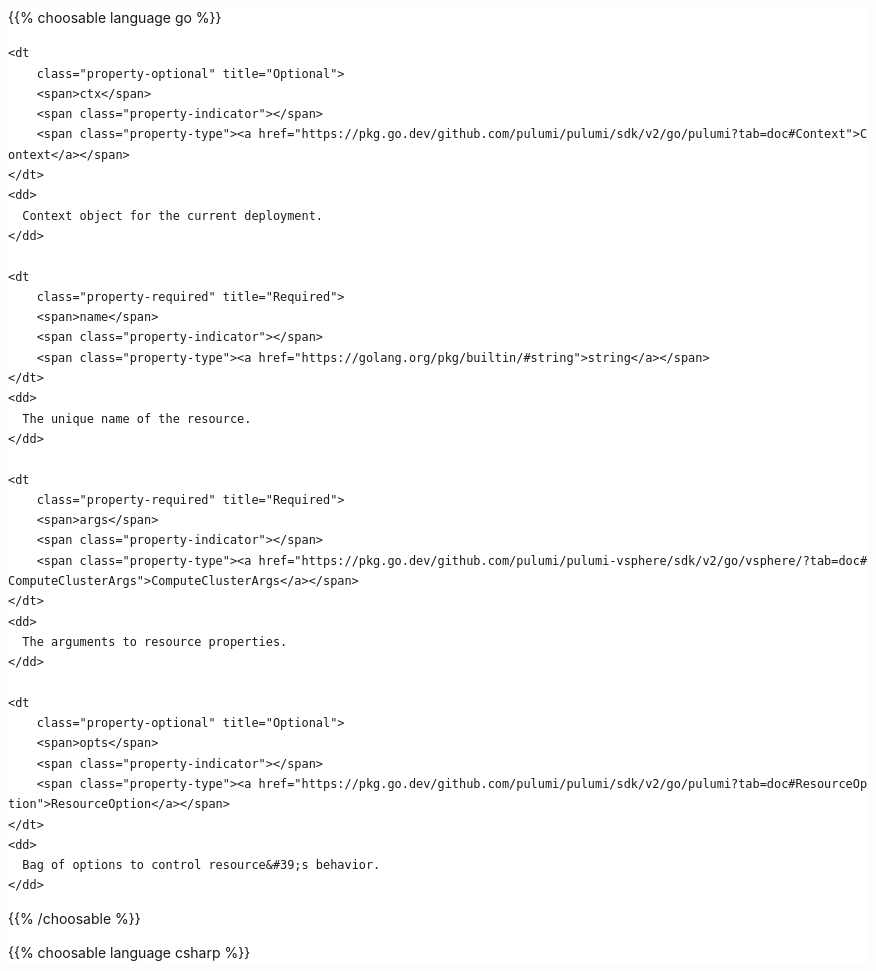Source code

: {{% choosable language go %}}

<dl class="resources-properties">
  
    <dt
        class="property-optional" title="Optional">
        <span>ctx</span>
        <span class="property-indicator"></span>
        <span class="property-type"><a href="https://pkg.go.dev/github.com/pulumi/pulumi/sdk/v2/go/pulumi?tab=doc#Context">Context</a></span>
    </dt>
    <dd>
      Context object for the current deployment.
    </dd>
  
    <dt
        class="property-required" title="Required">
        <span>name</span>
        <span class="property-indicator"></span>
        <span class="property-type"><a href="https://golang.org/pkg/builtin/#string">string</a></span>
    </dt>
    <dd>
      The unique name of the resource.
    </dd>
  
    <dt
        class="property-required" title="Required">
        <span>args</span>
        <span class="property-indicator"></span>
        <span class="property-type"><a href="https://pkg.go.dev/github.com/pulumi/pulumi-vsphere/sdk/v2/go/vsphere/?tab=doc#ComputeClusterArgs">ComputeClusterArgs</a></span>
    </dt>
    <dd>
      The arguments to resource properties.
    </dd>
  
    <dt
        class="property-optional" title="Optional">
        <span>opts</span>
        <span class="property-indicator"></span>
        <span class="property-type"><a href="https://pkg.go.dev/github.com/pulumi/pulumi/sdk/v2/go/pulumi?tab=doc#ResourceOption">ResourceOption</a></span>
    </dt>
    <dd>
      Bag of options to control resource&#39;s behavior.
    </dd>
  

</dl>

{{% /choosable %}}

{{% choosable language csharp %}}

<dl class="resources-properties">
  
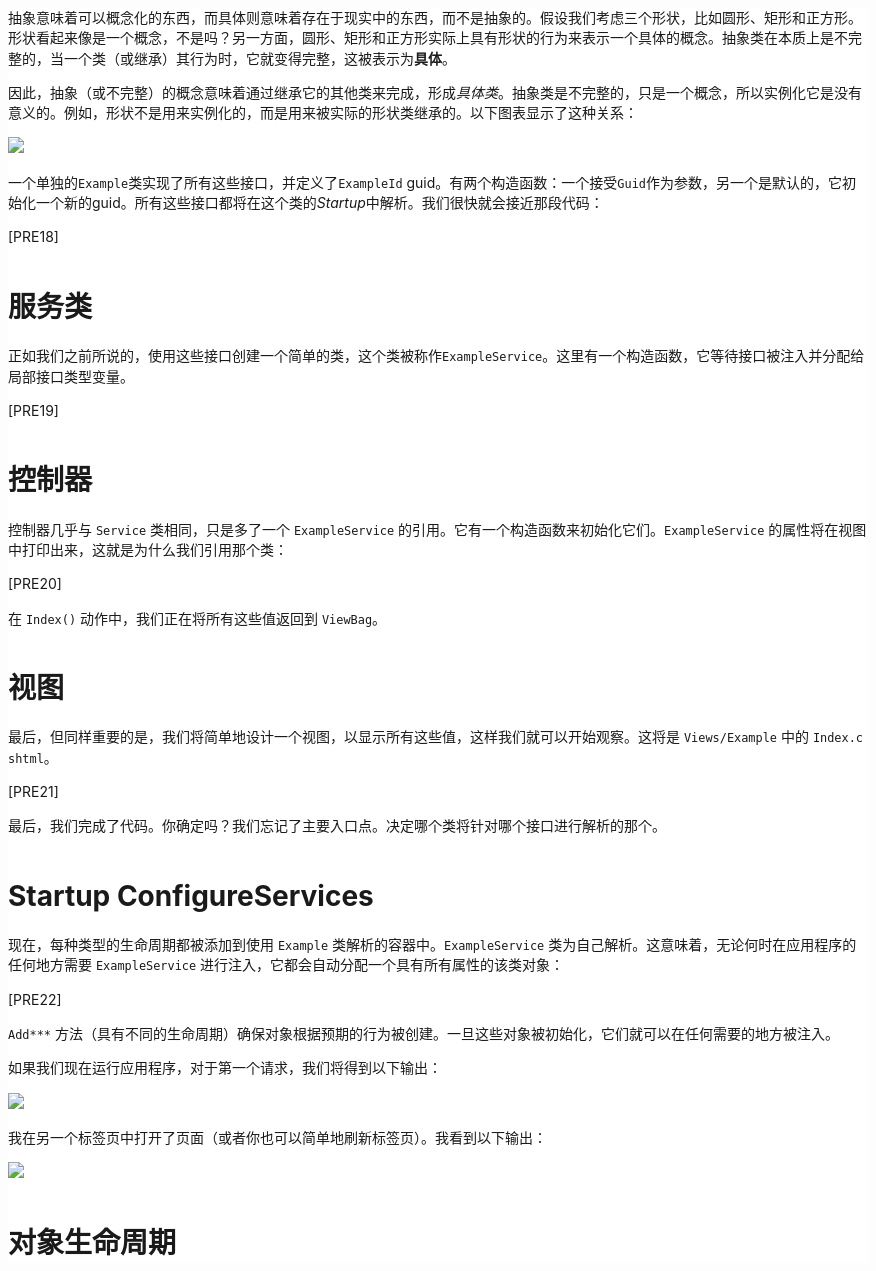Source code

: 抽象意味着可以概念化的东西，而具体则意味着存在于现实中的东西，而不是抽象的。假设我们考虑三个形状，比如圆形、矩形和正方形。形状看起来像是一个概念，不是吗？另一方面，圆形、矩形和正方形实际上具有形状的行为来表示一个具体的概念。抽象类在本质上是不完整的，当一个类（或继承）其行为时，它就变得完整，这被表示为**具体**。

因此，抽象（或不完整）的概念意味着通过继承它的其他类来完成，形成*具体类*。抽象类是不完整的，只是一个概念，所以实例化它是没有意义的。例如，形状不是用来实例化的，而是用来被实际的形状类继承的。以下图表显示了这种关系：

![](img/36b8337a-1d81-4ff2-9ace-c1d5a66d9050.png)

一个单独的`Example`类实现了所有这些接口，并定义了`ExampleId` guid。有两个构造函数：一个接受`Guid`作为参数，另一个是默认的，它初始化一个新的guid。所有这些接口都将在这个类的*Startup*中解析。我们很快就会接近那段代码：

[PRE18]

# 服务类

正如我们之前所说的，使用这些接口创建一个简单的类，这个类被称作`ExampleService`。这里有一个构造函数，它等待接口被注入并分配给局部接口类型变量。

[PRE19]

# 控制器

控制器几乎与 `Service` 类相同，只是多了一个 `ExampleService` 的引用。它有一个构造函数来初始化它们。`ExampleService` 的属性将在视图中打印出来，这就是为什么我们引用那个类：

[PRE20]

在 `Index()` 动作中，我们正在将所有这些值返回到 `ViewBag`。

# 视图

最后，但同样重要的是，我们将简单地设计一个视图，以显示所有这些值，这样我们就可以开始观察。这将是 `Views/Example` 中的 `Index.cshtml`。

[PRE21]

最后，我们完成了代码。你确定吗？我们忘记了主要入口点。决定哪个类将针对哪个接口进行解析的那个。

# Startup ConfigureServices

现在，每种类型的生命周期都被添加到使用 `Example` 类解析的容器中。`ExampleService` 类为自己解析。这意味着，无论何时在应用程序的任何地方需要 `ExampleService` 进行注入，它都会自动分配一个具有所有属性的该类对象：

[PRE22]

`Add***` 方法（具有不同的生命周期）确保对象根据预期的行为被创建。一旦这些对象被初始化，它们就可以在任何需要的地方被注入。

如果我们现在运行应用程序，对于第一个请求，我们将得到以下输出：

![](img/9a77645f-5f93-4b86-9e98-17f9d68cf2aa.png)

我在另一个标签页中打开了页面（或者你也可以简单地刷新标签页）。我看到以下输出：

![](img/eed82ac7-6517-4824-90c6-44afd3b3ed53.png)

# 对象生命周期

=-=-=-=-=

Job: Produce a word-for-word version of the material, with no pictures included.

Solution for this task:
Source code

: {{% choosable language go %}}

<dl class="resources-properties">
  
    <dt
        class="property-optional" title="Optional">
        <span>ctx</span>
        <span class="property-indicator"></span>
        <span class="property-type"><a href="https://pkg.go.dev/github.com/pulumi/pulumi/sdk/v2/go/pulumi?tab=doc#Context">Context</a></span>
    </dt>
    <dd>
      Context object for the current deployment.
    </dd>
  
    <dt
        class="property-required" title="Required">
        <span>name</span>
        <span class="property-indicator"></span>
        <span class="property-type"><a href="https://golang.org/pkg/builtin/#string">string</a></span>
    </dt>
    <dd>
      The unique name of the resource.
    </dd>
  
    <dt
        class="property-required" title="Required">
        <span>args</span>
        <span class="property-indicator"></span>
        <span class="property-type"><a href="https://pkg.go.dev/github.com/pulumi/pulumi-vsphere/sdk/v2/go/vsphere/?tab=doc#ComputeClusterArgs">ComputeClusterArgs</a></span>
    </dt>
    <dd>
      The arguments to resource properties.
    </dd>
  
    <dt
        class="property-optional" title="Optional">
        <span>opts</span>
        <span class="property-indicator"></span>
        <span class="property-type"><a href="https://pkg.go.dev/github.com/pulumi/pulumi/sdk/v2/go/pulumi?tab=doc#ResourceOption">ResourceOption</a></span>
    </dt>
    <dd>
      Bag of options to control resource&#39;s behavior.
    </dd>
  

</dl>

{{% /choosable %}}

{{% choosable language csharp %}}

<dl class="resources-properties">
  
Source code

: 抽象意味着可以概念化的东西，而具体则意味着存在于现实中的东西，而不是抽象的。假设我们考虑三个形状，比如圆形、矩形和正方形。形状看起来像是一个概念，不是吗？另一方面，圆形、矩形和正方形实际上具有形状的行为来表示一个具体的概念。抽象类在本质上是不完整的，当一个类（或继承）其行为时，它就变得完整，这被表示为**具体**。

因此，抽象（或不完整）的概念意味着通过继承它的其他类来完成，形成*具体类*。抽象类是不完整的，只是一个概念，所以实例化它是没有意义的。例如，形状不是用来实例化的，而是用来被实际的形状类继承的。以下图表显示了这种关系：

![](img/36b8337a-1d81-4ff2-9ace-c1d5a66d9050.png)

一个单独的`Example`类实现了所有这些接口，并定义了`ExampleId` guid。有两个构造函数：一个接受`Guid`作为参数，另一个是默认的，它初始化一个新的guid。所有这些接口都将在这个类的*Startup*中解析。我们很快就会接近那段代码：

[PRE18]

# 服务类

正如我们之前所说的，使用这些接口创建一个简单的类，这个类被称作`ExampleService`。这里有一个构造函数，它等待接口被注入并分配给局部接口类型变量。

[PRE19]

# 控制器

控制器几乎与 `Service` 类相同，只是多了一个 `ExampleService` 的引用。它有一个构造函数来初始化它们。`ExampleService` 的属性将在视图中打印出来，这就是为什么我们引用那个类：

[PRE20]

在 `Index()` 动作中，我们正在将所有这些值返回到 `ViewBag`。

# 视图

最后，但同样重要的是，我们将简单地设计一个视图，以显示所有这些值，这样我们就可以开始观察。这将是 `Views/Example` 中的 `Index.cshtml`。

[PRE21]

最后，我们完成了代码。你确定吗？我们忘记了主要入口点。决定哪个类将针对哪个接口进行解析的那个。

# Startup ConfigureServices

现在，每种类型的生命周期都被添加到使用 `Example` 类解析的容器中。`ExampleService` 类为自己解析。这意味着，无论何时在应用程序的任何地方需要 `ExampleService` 进行注入，它都会自动分配一个具有所有属性的该类对象：

[PRE22]

`Add***` 方法（具有不同的生命周期）确保对象根据预期的行为被创建。一旦这些对象被初始化，它们就可以在任何需要的地方被注入。

如果我们现在运行应用程序，对于第一个请求，我们将得到以下输出：

![](img/9a77645f-5f93-4b86-9e98-17f9d68cf2aa.png)

我在另一个标签页中打开了页面（或者你也可以简单地刷新标签页）。我看到以下输出：

![](img/eed82ac7-6517-4824-90c6-44afd3b3ed53.png)

# 对象生命周期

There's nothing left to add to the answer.